_WHAT YOU ARE ASKED TO DO_:
Look through the material below and show every line with the word "four".

_RECORDED DATA_:
◇ ◇ ◇
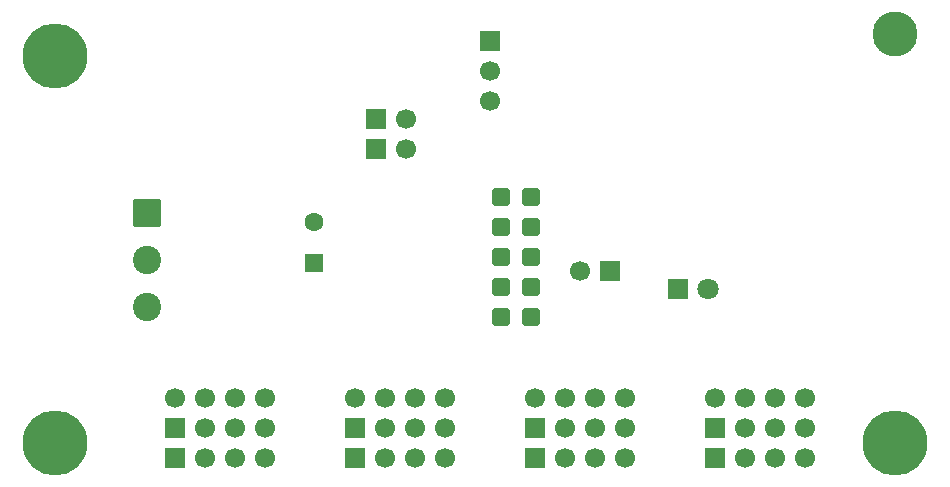
<source format=gbs>
G04 #@! TF.GenerationSoftware,KiCad,Pcbnew,9.0.6*
G04 #@! TF.CreationDate,2026-01-30T17:04:59+01:00*
G04 #@! TF.ProjectId,ESP32_PWM_PCB,45535033-325f-4505-974d-5f5043422e6b,1.0*
G04 #@! TF.SameCoordinates,Original*
G04 #@! TF.FileFunction,Soldermask,Bot*
G04 #@! TF.FilePolarity,Negative*
%FSLAX46Y46*%
G04 Gerber Fmt 4.6, Leading zero omitted, Abs format (unit mm)*
G04 Created by KiCad (PCBNEW 9.0.6) date 2026-01-30 17:04:59*
%MOMM*%
%LPD*%
G01*
G04 APERTURE LIST*
G04 Aperture macros list*
%AMRoundRect*
0 Rectangle with rounded corners*
0 $1 Rounding radius*
0 $2 $3 $4 $5 $6 $7 $8 $9 X,Y pos of 4 corners*
0 Add a 4 corners polygon primitive as box body*
4,1,4,$2,$3,$4,$5,$6,$7,$8,$9,$2,$3,0*
0 Add four circle primitives for the rounded corners*
1,1,$1+$1,$2,$3*
1,1,$1+$1,$4,$5*
1,1,$1+$1,$6,$7*
1,1,$1+$1,$8,$9*
0 Add four rect primitives between the rounded corners*
20,1,$1+$1,$2,$3,$4,$5,0*
20,1,$1+$1,$4,$5,$6,$7,0*
20,1,$1+$1,$6,$7,$8,$9,0*
20,1,$1+$1,$8,$9,$2,$3,0*%
G04 Aperture macros list end*
%ADD10R,1.800000X1.800000*%
%ADD11C,1.800000*%
%ADD12R,1.700000X1.700000*%
%ADD13C,1.700000*%
%ADD14C,2.600000*%
%ADD15C,3.800000*%
%ADD16RoundRect,0.236220X-0.513780X-0.513780X0.513780X-0.513780X0.513780X0.513780X-0.513780X0.513780X0*%
%ADD17RoundRect,0.250001X-0.949999X0.949999X-0.949999X-0.949999X0.949999X-0.949999X0.949999X0.949999X0*%
%ADD18C,2.400000*%
%ADD19RoundRect,0.250000X0.550000X-0.550000X0.550000X0.550000X-0.550000X0.550000X-0.550000X-0.550000X0*%
%ADD20C,1.600000*%
%ADD21C,3.600000*%
%ADD22C,5.500000*%
G04 APERTURE END LIST*
D10*
G04 #@! TO.C,D1*
X164820600Y-109626400D03*
D11*
X167360600Y-109626400D03*
G04 #@! TD*
D12*
G04 #@! TO.C,J2*
X122275600Y-121412000D03*
D13*
X122275600Y-118872000D03*
X124815600Y-121412000D03*
X124815600Y-118872000D03*
X127355600Y-121412000D03*
X127355600Y-118872000D03*
X129895600Y-121412000D03*
X129895600Y-118872000D03*
G04 #@! TD*
D14*
G04 #@! TO.C,REF\u002A\u002A*
X183210200Y-88036400D03*
D15*
X183210200Y-88036400D03*
G04 #@! TD*
D12*
G04 #@! TO.C,J9*
X167995600Y-123952000D03*
D13*
X170535600Y-123952000D03*
X173075600Y-123952000D03*
X175615600Y-123952000D03*
G04 #@! TD*
D12*
G04 #@! TO.C,J6*
X122275600Y-123952000D03*
D13*
X124815600Y-123952000D03*
X127355600Y-123952000D03*
X129895600Y-123952000D03*
G04 #@! TD*
D12*
G04 #@! TO.C,J8*
X152755600Y-123952000D03*
D13*
X155295600Y-123952000D03*
X157835600Y-123952000D03*
X160375600Y-123952000D03*
G04 #@! TD*
D12*
G04 #@! TO.C,JP3*
X139293600Y-97815400D03*
D13*
X141833600Y-97815400D03*
G04 #@! TD*
D16*
G04 #@! TO.C,J1*
X149825902Y-101886400D03*
X152365902Y-101886400D03*
X149825902Y-104426400D03*
X152365902Y-104426400D03*
X149825902Y-106966400D03*
X152365902Y-106966400D03*
X149825902Y-109506400D03*
X152365902Y-109506400D03*
X149825902Y-112046400D03*
X152365902Y-112046400D03*
G04 #@! TD*
D12*
G04 #@! TO.C,J10*
X148945600Y-88671400D03*
D13*
X148945600Y-91211400D03*
X148945600Y-93751400D03*
G04 #@! TD*
D12*
G04 #@! TO.C,J3*
X137515600Y-121412000D03*
D13*
X137515600Y-118872000D03*
X140055600Y-121412000D03*
X140055600Y-118872000D03*
X142595600Y-121412000D03*
X142595600Y-118872000D03*
X145135600Y-121412000D03*
X145135600Y-118872000D03*
G04 #@! TD*
D17*
G04 #@! TO.C,J11*
X119862600Y-103253400D03*
D18*
X119862600Y-107213400D03*
X119862600Y-111173400D03*
G04 #@! TD*
D19*
G04 #@! TO.C,C1*
X134010400Y-107467400D03*
D20*
X134010400Y-103967400D03*
G04 #@! TD*
D21*
G04 #@! TO.C,REF\u002A\u002A*
X112115600Y-89941400D03*
D22*
X112115600Y-89941400D03*
G04 #@! TD*
D21*
G04 #@! TO.C,REF\u002A\u002A*
X112115600Y-122682000D03*
D22*
X112115600Y-122682000D03*
G04 #@! TD*
D12*
G04 #@! TO.C,J7*
X137515600Y-123952000D03*
D13*
X140055600Y-123952000D03*
X142595600Y-123952000D03*
X145135600Y-123952000D03*
G04 #@! TD*
D21*
G04 #@! TO.C,REF\u002A\u002A*
X183235600Y-122682000D03*
D22*
X183235600Y-122682000D03*
G04 #@! TD*
D12*
G04 #@! TO.C,JP1*
X159110600Y-108102400D03*
D13*
X156570600Y-108102400D03*
G04 #@! TD*
D12*
G04 #@! TO.C,J5*
X167995600Y-121412000D03*
D13*
X167995600Y-118872000D03*
X170535600Y-121412000D03*
X170535600Y-118872000D03*
X173075600Y-121412000D03*
X173075600Y-118872000D03*
X175615600Y-121412000D03*
X175615600Y-118872000D03*
G04 #@! TD*
D12*
G04 #@! TO.C,J4*
X152755600Y-121412000D03*
D13*
X152755600Y-118872000D03*
X155295600Y-121412000D03*
X155295600Y-118872000D03*
X157835600Y-121412000D03*
X157835600Y-118872000D03*
X160375600Y-121412000D03*
X160375600Y-118872000D03*
G04 #@! TD*
D12*
G04 #@! TO.C,JP2*
X139293600Y-95275400D03*
D13*
X141833600Y-95275400D03*
G04 #@! TD*
M02*

</source>
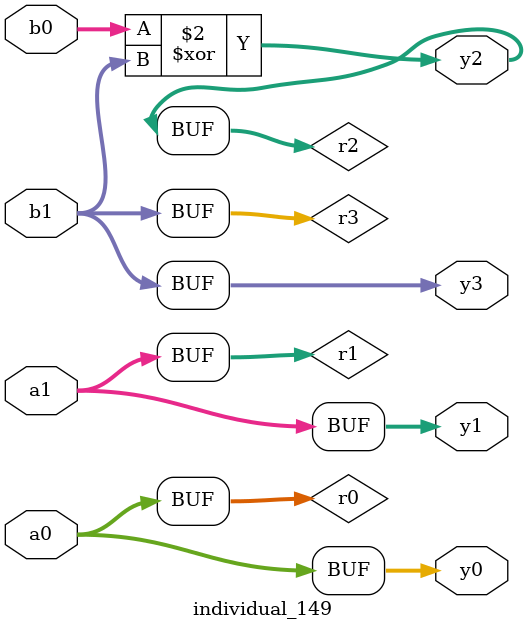
<source format=sv>
module individual_149(input logic [15:0] a1, input logic [15:0] a0, input logic [15:0] b1, input logic [15:0] b0, output logic [15:0] y3, output logic [15:0] y2, output logic [15:0] y1, output logic [15:0] y0);
logic [15:0] r0, r1, r2, r3; 
 always@(*) begin 
	 r0 = a0; r1 = a1; r2 = b0; r3 = b1; 
 	 r2  ^=  b1 ;
 	 y3 = r3; y2 = r2; y1 = r1; y0 = r0; 
end
endmodule
</source>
◇ ◇ ◇
_ANSWER BOX_:
0 Add four circle primitives for the rounded corners*
0 Add four rect primitives between the rounded corners*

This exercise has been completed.